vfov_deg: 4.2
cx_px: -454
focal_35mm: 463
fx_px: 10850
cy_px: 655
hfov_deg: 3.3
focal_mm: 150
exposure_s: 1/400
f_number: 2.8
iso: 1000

====

## Exercise requirements
Set down the material above again, word for word.

## Solution to the exercise
vfov_deg: 4.2
cx_px: -454
focal_35mm: 463
fx_px: 10850
cy_px: 655
hfov_deg: 3.3
focal_mm: 150
exposure_s: 1/400
f_number: 2.8
iso: 1000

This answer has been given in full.